(Napoli, 1615 - Roma, 1673)
Paesaggio costiero con armigeri in riposo
Olio su tela, cm. 73x87
Monogramma “SR” in basso a sinistra
In condizioni generali molto buone
Entro cornice in legno dorato
L’opera raffigura una gradevole scena paesaggistica nella quale si inseriscono, in primo piano nell’angolo di sinistra, un gruppo di cinque armigeri a riposo sopra un grande masso. Tutto il dipinto è un esempio perfetto della visione pittorica preromantica che rende peculiare il catalogo di Salvator Rosa e anticipa il genere paesaggistico del secolo successivo.
Pittore e incisore, poeta di satire, filosofo, attore di teatro, musicista, fondatore dell’accademia dei Percossi, interessato alle pratiche di alchimia e di magia e alla stregoneria, sempre teso nel difficile tentativo di far coincidere arte, vita e pensiero; spirito libero e bizzarro, irrequieto e anticonformista. Salvator Rosa fu un artista a tutto tondo e - verosimilmente proprio a causa della sua pittura - fu ignorato o addirittura disprezzato dal suo secolo. Fu solo con la stagione neoclassica che la sua opera cominciò ad incontrare i favori di pubblico e critica, grazie soprattutto al giudizio dell’architetto paesaggista William Kent, secondo cui i giardini inglesi dovevano distinguersi dai giardini all’italiana, dovevano cioè essere irregolari, burrascosi, «degni della matita di Salvator Rosa» (fit for the pencil of Salvator Rosa).

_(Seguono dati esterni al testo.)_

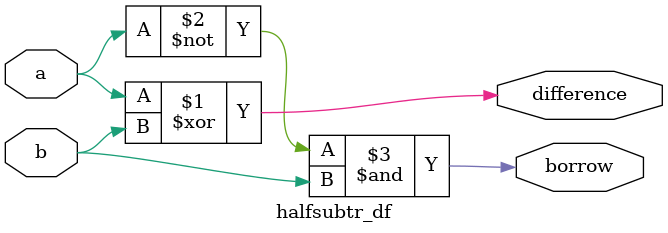
<source format=v>
`timescale 1ns / 1ps

module halfsubtr_df(difference,borrow, a,b);
    output difference,borrow;
    input a,b;
    wire w1;
    assign difference=a^b;
    assign borrow=~a&b;
endmodule

</source>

L’arte di Salvator Rosa servì da esempio e ispirazione per i pittori del tempo; le sue opere, infatti, in particolare i paesaggi, rendono con forza la perenne tensione tra uomo e natura, quest’ultima caratterizzata da asperità, irregolarità, potenza soverchiante, così vicina all’idea di Sublime teorizzata da Burke. Così i paesaggi del Rosa, in cui l’uomo non è che una minuscola apparizione in mezzo ad una natura incombente e minacciosa, divennero modello del paesaggio romantico.
Rispetto al paesaggio classico di Lorrain o di Poussin, basato sui valori di ordine, equilibrio e armonia, quello dell’italiano Salvator Rosa sembra prefigurare sensibilità e suggestioni tipicamente romantiche, per i suoi elementi di forte spettacolarità, nella quale misura ed equilibrio lasciano il posto all’irrompere delle forze di una natura spesso oscura e irrazionale, già evidente nei colori più bruni e terrei e nei più vivi contrasti chiaroscurali rispetto a quelli delle scene bucoliche del paesaggio di matrice ideale.
Il pittore non si ferma alla contemplazione della natura, trascendendo il dato reale con la forza dell’idea, ma la trasfigura drammaticamente, proiettando su di essa la propria inquietudine interiore. La natura di Salvator Rosa si distacca dal dato oggettivo divenendo visione interiore, animata da pathos e da forze misteriose e spesso distruttive. Lo si può vedere nella presenza, in alcune sue opere, di alberi stroncati o seccati, di tronchi nodosi e contorti, di anfratti scoscesi e dirupi, di rocce, lisce o frastagliate, che talora assumono forme umane o animali, oppure tendono a confondersi con i segni della presenza umana (torri, ponti rotti e fortificazioni); oppure negli orizzonti dove si addensano nuvole grigie, pesanti e cumuliformi, messaggere di tempesta.
L’opera, prudentemente attribuita ad un seguace di Salvator Rosa, reca al margine inferiore inciso un monogramma “SR” riscontrabile tra quelli utilizzati dal maestro napoletano nel catalogo delle sue firme.